A GREAT YARN WITH MEMORABLE CHARACTERS

The events depicted in Howard Norman's novel THE BIRD ARTIST are cemented by his finely-honed style into their time and place -- and at the same time they are as universal as they could be. It's one of those stories that could have easily been written as a mystery -- if the murderer had not confessed to the crime in the first paragraph.Fabian Vas is a bird artist -- a talent that would seem to have been born in him. He lives in Witless Bay, Newfoundland, born just at the end of the 19th century. The village is not a wealthy one, and the people are simple and straightforward -- but not stupid. Several of them, in fact, I would classify as being inordinately wise -- their comments about the events that transpire, as well as about life in general reveal this about them.

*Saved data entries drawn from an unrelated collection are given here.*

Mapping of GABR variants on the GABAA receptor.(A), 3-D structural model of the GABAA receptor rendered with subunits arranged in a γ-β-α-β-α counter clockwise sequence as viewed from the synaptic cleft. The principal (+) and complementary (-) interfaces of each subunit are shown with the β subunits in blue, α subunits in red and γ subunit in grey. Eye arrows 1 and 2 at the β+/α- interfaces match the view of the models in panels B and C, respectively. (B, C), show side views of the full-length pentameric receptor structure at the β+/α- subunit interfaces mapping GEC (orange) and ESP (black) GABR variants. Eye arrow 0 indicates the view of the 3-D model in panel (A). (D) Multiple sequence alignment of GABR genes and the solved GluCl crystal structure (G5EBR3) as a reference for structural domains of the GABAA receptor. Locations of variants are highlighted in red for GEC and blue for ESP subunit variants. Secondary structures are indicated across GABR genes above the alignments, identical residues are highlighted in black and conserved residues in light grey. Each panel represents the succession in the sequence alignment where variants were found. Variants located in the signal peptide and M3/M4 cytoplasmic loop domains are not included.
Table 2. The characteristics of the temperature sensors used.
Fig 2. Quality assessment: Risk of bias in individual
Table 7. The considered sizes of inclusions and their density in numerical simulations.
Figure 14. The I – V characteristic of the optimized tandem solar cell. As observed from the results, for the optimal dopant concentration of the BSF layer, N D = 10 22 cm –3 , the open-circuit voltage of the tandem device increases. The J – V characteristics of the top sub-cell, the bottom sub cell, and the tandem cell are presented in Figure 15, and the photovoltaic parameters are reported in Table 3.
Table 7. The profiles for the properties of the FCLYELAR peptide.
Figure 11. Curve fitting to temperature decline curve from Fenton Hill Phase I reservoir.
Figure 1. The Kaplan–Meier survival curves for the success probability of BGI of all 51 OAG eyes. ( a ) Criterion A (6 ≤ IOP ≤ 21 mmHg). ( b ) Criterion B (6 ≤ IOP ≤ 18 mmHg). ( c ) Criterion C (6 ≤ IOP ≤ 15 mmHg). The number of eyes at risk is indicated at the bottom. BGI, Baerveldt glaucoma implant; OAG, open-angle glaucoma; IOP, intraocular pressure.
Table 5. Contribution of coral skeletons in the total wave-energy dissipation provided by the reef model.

There is a lot of gentle humor to be found here, as well as suspense -- for, even knowing the perpetrator and the victim, it's entertaining to see how things play out.Although Fabian reveals the fact that he has murdered a man at the outset of the book, the author's storytelling skills would not allow my interest to fade. Looking back to the time before the murder, and chronicling the events that followed it, Norman weaves a rich tapestry of these characters lives for the reader -- in the hands of a sensitive director, this would make a memorable film.

a marvelous book

If you want a book to take with you to the beach that you won't be embarassed to have been caught reading, look no further. I may be biased as I read it under what may be perfect circumstances -on a foggy island on the coast of Maine, with the foghorn and the marine radio for background, but even for the shore-bound among you believe me that this is what The Shipping News never could deliver. Beautifully written with nary a wasted word this book captures both the period and The Rock in a way that I have yet to find in any other author. While the narrator may infuriate you at times you will also find yourself rooting for him throughout, and although we "know what will happen" from the first paragraph on the WHY & the HOW keeps you going to the end.

A great book.

I read this book three years ago and I still think about it from time to time. It reminds me of a quiet Sunday. I read The Shipping News soon after and couldn't help but compare the two. Liked this one better.